风格和内容信息是图像独立于模型的固有属性，是深度神经网络分类任务所依赖的关键信息。然而，大多数现有的基于梯度的攻击主要是通过对模型最终输出的语义扭曲来扭曲与内容相关的信息，而忽略了样式信息的作用。为了充分扭曲图像的固有信息，本文提出了语义式联合期望摄动（ssep）。具体来说，我们首先从代理模型的特征空间中建立基于核函数的风格损失，并将其注入到基于梯度的攻击中，形成语义风格的联合损失（SSL），用于生成联合扰动。随后，我们使用梯度归一化和提出的动态梯度分解方案来解决SSL优化过程中出现的多目标梯度大小差异和梯度冲突问题。最后，我们通过激励期望损失最大化来生成ssep，从而增强对抗性示例（AEs）的可转移性。在ImageNet子数据集上，大量的实验表明，被ssep覆盖的ae具有很高的可移植性。与基线攻击（MI-FGSM）相比，我们的方法在正常训练的模型和防御模型上分别实现了至少14%和5%的攻击成功率。与其他经典和先进的基于梯度的攻击和特征级攻击相比，我们的方法在攻击性能上仍然具有优势。

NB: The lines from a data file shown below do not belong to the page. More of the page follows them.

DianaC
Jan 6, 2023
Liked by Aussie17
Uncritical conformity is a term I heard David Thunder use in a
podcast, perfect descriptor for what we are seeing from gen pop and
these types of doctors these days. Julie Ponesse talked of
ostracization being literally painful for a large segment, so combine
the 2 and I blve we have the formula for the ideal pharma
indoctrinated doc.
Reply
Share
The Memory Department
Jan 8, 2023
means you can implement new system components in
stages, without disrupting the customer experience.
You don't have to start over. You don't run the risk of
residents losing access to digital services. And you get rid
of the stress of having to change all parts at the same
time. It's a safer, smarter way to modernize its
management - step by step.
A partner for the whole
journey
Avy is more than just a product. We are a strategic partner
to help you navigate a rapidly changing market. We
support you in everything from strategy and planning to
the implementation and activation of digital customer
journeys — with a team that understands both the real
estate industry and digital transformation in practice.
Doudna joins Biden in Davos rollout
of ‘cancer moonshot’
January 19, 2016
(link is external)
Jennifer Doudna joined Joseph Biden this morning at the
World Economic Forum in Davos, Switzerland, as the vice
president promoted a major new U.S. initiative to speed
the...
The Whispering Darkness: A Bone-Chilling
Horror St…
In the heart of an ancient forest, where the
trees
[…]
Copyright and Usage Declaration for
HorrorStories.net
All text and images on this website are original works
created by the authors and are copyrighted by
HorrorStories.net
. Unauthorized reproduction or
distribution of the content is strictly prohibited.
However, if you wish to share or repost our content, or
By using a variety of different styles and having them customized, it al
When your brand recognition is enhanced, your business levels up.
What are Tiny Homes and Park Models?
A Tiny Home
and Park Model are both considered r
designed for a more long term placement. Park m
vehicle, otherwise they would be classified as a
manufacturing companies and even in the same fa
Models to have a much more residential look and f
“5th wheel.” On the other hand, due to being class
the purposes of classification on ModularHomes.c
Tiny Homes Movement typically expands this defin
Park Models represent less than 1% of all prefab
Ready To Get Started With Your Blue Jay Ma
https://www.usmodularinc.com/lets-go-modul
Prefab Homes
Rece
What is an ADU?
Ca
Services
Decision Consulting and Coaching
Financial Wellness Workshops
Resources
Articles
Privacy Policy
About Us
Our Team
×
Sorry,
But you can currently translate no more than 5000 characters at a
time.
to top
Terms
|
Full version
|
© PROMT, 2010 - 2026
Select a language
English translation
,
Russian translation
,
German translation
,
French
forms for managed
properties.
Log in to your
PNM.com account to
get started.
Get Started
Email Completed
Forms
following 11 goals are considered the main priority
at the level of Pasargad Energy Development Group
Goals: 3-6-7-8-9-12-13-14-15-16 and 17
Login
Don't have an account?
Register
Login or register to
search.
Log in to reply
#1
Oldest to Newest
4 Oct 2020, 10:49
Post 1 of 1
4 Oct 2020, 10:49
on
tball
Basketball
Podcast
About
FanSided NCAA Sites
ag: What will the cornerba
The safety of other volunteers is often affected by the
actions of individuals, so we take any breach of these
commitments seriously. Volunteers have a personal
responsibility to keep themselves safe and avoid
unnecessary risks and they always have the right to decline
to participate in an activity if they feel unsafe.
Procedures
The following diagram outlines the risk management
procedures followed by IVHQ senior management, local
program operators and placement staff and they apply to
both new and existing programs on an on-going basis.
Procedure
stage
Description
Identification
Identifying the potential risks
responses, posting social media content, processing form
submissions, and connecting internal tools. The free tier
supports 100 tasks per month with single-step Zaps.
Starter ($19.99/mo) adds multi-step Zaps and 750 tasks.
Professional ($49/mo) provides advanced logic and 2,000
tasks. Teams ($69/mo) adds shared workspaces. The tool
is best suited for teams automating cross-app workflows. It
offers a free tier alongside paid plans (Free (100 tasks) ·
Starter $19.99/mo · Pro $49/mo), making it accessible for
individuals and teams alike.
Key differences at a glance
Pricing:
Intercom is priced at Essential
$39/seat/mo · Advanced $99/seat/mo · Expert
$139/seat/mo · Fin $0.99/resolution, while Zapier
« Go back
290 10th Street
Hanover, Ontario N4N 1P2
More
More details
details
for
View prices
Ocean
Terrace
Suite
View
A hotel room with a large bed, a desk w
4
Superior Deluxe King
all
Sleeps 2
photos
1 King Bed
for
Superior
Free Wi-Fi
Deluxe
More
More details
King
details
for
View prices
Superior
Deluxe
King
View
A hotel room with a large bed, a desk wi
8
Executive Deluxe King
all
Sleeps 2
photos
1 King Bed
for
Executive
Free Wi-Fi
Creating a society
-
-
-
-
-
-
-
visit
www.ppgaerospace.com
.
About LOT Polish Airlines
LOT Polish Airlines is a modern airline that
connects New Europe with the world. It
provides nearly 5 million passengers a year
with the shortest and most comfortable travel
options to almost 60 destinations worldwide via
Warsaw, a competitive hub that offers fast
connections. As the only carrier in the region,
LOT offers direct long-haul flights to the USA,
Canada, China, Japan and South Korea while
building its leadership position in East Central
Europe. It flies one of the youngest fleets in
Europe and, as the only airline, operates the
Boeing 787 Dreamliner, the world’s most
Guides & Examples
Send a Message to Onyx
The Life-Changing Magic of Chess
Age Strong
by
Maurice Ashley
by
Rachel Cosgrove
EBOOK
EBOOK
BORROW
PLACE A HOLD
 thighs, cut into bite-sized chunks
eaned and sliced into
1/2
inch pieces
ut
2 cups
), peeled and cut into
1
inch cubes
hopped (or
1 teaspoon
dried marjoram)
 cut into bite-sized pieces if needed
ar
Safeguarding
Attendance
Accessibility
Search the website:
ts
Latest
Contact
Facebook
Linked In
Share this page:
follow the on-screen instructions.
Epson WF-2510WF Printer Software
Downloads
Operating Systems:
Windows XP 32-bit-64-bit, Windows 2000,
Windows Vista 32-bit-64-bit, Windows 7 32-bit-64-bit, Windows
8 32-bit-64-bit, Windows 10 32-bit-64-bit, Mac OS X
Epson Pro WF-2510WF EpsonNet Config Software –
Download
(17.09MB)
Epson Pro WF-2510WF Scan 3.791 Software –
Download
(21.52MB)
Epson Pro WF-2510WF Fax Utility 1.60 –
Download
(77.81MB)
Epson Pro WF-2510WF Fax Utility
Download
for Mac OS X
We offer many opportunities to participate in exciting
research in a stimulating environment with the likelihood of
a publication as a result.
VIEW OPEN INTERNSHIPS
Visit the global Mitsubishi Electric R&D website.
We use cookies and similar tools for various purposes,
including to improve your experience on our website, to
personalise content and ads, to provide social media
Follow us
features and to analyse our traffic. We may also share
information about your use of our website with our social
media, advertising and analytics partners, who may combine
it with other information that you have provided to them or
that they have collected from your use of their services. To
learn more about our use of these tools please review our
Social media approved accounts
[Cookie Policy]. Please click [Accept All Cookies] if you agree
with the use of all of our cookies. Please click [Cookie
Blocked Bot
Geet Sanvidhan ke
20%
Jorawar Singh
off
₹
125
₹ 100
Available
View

我们的代码可在：https://github.com/OUTOFTEN/TransferAttack-ssep

本文章由计算机程序翻译，如有差异，请以英文原文为准。

求助全文

约1分钟内获得全文求助全文

来源期刊

Pattern Recognition 工程技术-工程：电子与电气

CiteScore

14.40

自引率

16.20%

发文量

683

审稿时长

5.6 months

期刊介绍： The field of Pattern Recognition is both mature and rapidly evolving, playing a crucial role in various related fields such as computer vision, image processing, text analysis, and neural networks. It closely intersects with machine learning and is being applied in emerging areas like biometrics, bioinformatics, multimedia data analysis, and data science. The journal Pattern Recognition, established half a century ago during the early days of computer science, has since grown significantly in scope and influence.